# Task item:
Extract the complete forum thread about RC2 and Playing Mantis below and reproduce it word for word, from its title through the last line.

# Source document:
========

# RC2 makes big changes to PL we won't like



## BatToys (Feb 4, 2002)

First our PL, not the RC2PL, may want to announce it themselves, so out of respect I won't go into details.

At the Chicago Comicon the PL booth told me news that was very disappointing.
I was stunned. Faithful PL fans on this board will not like it at all. 
I think RC2 made a bad decision. It will certainly weaken this board. It also hints that RC2 is not interested in Aurora repops and their improvements anymore. 
The refit is still planned for release but with this major change would it have been the same? 

Now on the bright spot I saw and held the cool box to the Enterprise refit, I bought a cool convention exclusive Marvel flicker ring, I saw a built up of the NX-01, creepster cars were visually interesting, no refit test shots are back yet, NX-01 sold well so we may see a 350 Enterprise TOS but with the above news, would the quality control have been the same?


----------



## The Batman (Mar 21, 2000)

========

# Data provided:
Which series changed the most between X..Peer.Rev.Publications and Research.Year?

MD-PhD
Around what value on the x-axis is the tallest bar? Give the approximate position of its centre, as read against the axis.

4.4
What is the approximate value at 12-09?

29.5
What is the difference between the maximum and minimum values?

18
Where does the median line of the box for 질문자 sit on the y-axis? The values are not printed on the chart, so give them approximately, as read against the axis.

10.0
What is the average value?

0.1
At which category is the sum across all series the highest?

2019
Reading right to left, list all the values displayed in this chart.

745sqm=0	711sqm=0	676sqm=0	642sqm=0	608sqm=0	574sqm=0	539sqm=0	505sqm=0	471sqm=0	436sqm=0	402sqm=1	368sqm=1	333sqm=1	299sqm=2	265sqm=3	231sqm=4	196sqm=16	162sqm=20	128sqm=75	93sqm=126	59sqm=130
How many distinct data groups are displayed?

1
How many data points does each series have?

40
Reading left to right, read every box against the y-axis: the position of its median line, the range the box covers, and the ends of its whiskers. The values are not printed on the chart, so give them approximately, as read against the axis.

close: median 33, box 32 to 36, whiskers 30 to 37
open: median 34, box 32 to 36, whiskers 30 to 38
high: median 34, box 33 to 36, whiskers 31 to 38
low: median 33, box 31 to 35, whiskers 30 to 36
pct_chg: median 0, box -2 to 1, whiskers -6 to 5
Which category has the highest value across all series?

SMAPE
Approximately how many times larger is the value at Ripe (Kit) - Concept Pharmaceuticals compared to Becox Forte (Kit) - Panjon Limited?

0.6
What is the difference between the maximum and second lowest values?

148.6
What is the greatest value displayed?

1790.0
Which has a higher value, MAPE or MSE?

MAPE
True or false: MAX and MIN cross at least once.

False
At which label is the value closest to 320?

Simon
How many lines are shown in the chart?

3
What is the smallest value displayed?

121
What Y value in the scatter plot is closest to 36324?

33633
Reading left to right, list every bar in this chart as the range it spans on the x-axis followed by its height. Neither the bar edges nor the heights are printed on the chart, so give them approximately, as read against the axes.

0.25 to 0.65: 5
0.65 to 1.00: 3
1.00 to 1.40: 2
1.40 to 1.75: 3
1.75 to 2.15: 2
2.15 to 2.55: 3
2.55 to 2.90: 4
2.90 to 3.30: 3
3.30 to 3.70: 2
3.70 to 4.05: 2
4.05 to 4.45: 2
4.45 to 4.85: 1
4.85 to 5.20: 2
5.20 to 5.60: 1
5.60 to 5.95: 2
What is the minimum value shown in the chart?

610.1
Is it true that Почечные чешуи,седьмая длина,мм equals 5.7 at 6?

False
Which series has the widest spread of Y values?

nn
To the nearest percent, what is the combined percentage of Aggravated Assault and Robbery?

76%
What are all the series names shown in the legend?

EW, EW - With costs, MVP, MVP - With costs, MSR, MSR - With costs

========

# Worked solution:
# RC2 makes big changes to PL we won't like



## BatToys (Feb 4, 2002)

First our PL, not the RC2PL, may want to announce it themselves, so out of respect I won't go into details.

At the Chicago Comicon the PL booth told me news that was very disappointing.
I was stunned. Faithful PL fans on this board will not like it at all. 
I think RC2 made a bad decision. It will certainly weaken this board. It also hints that RC2 is not interested in Aurora repops and their improvements anymore. 
The refit is still planned for release but with this major change would it have been the same? 

Now on the bright spot I saw and held the cool box to the Enterprise refit, I bought a cool convention exclusive Marvel flicker ring, I saw a built up of the NX-01, creepster cars were visually interesting, no refit test shots are back yet, NX-01 sold well so we may see a 350 Enterprise TOS but with the above news, would the quality control have been the same?


----------



## The Batman (Mar 21, 2000)